**Cosa fare:**
1. Rispondi in base al testo su Koulibaly:
(a) Di quale nazionalità è il difensore?
(b) Tra quanto tempo scadrà il suo contratto?
(c) Quanti anni ha?
2. Elenca le qualità che, secondo il testo su Koulibaly, il difensore ha portato al campionato saudita.
3. Prosegui il testo su Koulibaly dopo la sua ultima frase.

**Testo da leggere:**

┌──

L’avventura araba di Kalidou Koulibaly si avvicina a un bivio decisivo. Arrivato in Arabia Saudita come uno dei volti simbolo del nuovo corso del calcio mediorientale, il difensore senegalese ha portato esperienza, leadership e professionalità in un campionato in forte crescita.
Il contratto di Koulibaly scadrà tra sei mesi e il desiderio del centrale è chiaro: tornare in Europa, dove sente di poter ancora dire la sua ad alto livello. A 33 anni, l’ex colonna del Napoli sa di non poter più ambire ai contratti faraonici del passato, ma è altrettanto convinto di poter essere ancora utile, soprattutto in contesti tattici e ambientali che conosce bene.

└──

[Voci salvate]
┌──

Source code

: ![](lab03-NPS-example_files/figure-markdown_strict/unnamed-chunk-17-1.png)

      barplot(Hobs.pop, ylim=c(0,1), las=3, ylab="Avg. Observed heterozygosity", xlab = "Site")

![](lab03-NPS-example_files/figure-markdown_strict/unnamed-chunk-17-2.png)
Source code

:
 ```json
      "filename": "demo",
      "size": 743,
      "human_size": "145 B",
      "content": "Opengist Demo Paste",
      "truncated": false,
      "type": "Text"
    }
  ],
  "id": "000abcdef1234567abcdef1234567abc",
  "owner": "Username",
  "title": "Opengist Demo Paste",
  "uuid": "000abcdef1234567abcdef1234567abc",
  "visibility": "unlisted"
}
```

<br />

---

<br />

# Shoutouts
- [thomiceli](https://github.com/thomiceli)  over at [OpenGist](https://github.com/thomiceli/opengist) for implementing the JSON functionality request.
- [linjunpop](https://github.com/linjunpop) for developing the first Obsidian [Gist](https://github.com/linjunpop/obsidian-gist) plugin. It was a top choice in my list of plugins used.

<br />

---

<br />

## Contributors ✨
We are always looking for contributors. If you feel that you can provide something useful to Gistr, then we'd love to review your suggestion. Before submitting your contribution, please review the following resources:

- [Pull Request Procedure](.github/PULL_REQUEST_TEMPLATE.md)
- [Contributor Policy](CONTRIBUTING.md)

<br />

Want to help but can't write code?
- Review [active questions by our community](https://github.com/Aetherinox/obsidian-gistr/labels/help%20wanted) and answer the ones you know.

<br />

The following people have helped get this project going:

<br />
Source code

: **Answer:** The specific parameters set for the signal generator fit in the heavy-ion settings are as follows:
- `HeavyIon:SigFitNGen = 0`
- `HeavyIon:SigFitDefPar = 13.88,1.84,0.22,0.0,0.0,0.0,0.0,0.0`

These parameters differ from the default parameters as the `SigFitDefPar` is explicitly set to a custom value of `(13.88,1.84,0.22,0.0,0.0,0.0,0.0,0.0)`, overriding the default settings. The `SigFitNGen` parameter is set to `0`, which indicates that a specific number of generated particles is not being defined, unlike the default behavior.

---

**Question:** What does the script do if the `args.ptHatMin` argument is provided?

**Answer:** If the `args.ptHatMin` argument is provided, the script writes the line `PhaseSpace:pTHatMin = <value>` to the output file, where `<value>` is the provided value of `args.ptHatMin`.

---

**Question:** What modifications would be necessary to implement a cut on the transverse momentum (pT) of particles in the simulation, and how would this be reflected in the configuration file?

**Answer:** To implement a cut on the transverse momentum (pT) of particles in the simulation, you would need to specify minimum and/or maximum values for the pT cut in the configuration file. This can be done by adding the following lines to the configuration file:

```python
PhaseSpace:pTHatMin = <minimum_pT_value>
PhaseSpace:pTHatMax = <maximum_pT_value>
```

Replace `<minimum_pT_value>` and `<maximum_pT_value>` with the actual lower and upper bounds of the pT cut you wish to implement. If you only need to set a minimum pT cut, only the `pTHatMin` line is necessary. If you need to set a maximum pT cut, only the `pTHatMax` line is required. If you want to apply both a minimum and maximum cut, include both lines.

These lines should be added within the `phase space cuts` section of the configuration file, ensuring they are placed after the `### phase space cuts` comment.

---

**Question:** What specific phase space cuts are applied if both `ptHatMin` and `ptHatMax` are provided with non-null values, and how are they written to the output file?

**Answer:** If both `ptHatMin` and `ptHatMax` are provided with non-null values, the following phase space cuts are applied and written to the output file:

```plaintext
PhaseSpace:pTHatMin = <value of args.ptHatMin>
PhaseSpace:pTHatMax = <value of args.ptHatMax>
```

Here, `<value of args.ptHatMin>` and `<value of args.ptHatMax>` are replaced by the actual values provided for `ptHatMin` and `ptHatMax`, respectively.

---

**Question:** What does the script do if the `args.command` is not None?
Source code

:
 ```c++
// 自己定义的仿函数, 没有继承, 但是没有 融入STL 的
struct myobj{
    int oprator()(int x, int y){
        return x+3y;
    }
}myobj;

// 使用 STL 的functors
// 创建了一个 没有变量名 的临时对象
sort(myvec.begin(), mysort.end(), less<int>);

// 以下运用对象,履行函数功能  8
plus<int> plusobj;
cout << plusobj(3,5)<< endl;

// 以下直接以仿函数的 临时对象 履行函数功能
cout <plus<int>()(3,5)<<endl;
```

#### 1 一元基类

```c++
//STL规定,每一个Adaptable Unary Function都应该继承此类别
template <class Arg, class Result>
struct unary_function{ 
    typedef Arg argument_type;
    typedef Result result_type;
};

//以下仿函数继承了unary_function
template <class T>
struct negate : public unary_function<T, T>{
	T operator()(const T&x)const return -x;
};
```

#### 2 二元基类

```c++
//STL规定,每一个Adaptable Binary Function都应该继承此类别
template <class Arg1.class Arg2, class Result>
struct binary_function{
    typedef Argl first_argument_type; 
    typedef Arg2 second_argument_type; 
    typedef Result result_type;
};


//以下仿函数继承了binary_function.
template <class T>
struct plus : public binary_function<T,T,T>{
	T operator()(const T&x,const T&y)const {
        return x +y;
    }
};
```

└──

**Risposte ai compiti:**
1.
(a) Senegalese.
(b) Tra sei mesi.
(c) 33 anni.

2. Esperienza, leadership, professionalità.

3.
E qui il pensiero non può che tornare a Napoli. Koulibaly non ha mai nascosto il legame profondo con la città e con il club azzurro che lo ha consacrato tra i migliori difensori al mondo. Uno degli elementi che potrebbe rendere questo scenario meno romantico e più concreto è Antonio Conte.
Il tecnico salentino ha sempre apprezzato Koulibaly. La prossima estate potrebbe quindi aprire a una soluzione “alla Juan Jesus”: un contratto breve, tra i 18 e i 24 mesi, sostenibile dal punto di vista economico e utile sul piano tecnico. Un accordo di questo tipo permetterebbe al Napoli di riabbracciare un simbolo del recente passato senza snaturare il progetto sportivo.